Telecommunications giant AT&T has agreed to purchase carbon removal credits from 1PointFive, the carbon capture, utilization, and sequestration (CCUS) subsidiary of Houston-based Occidental Petroleum.
Financial details weren’t disclosed.
The carbon credits will be tied to STRATOS, 1PointFive’s first large-scale direct air capture (DAC) facility. The billion-dollar project is being built near Odessa.
“AT&T’s carbon removal credit purchase is another proof point of the vital role that [DAC] can play in providing a high-integrity and durable solution to help organizations address their emissions,” Michael Avery, president and general manager of 1PointFive, says in a news release.
The AT&T deal comes just one month after 1PointFive announced a similar agreement with Milwaukee-based Rockwell Automation, which specializes in industrial automation and digital transformation.

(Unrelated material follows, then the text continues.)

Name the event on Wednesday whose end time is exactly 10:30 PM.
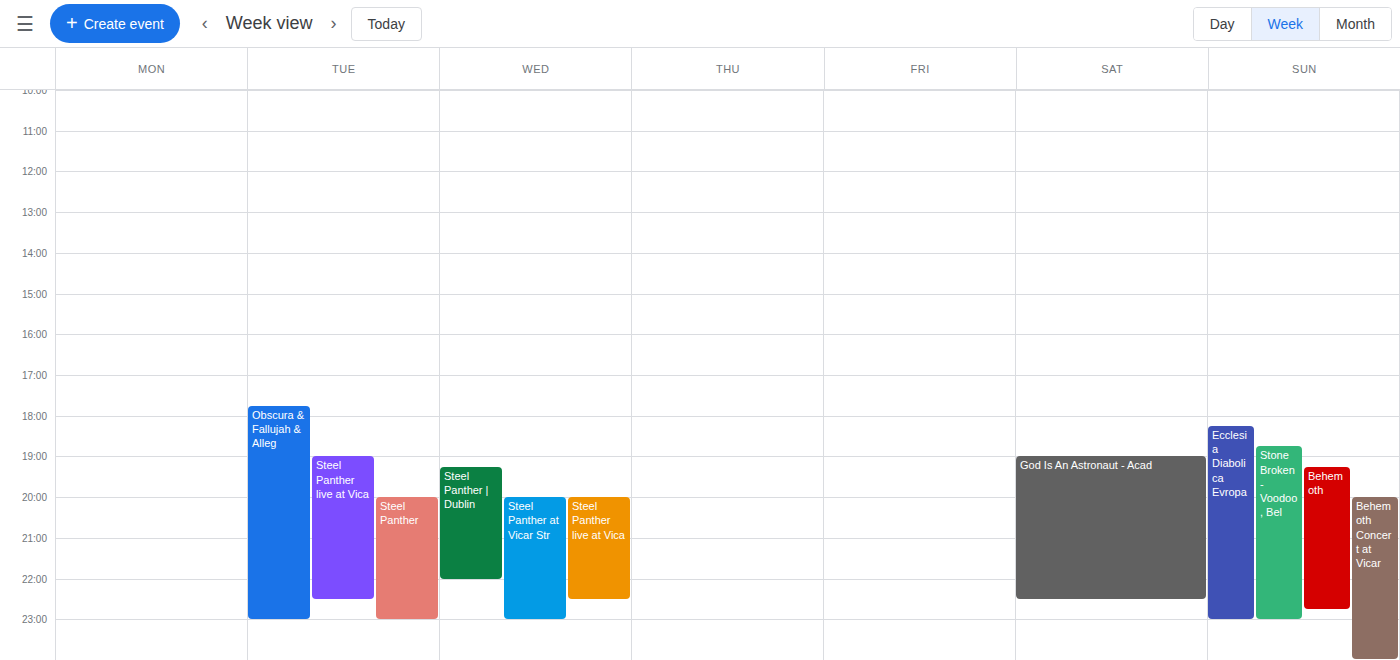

In November, Occidental announced that New York City-based investment manager BlackRock was chipping in $550 million as part of a joint venture to build STRATOS. The project, set to be completed in 2025, is designed to capture up to 500,000 metric tons of carbon emissions once it’s fully online.
Under 1PointFive’s deal with Dallas-based AT&T, CO2 underpinning the removal credits will be sucked out of the air and stored in underground salt-water formations.
In conjunction with the DAC deal, 1PointFive has joined AT&T’s Connected Climate Initiative, an effort aimed at reducing greenhouse gas emissions by one gigaton by 2035.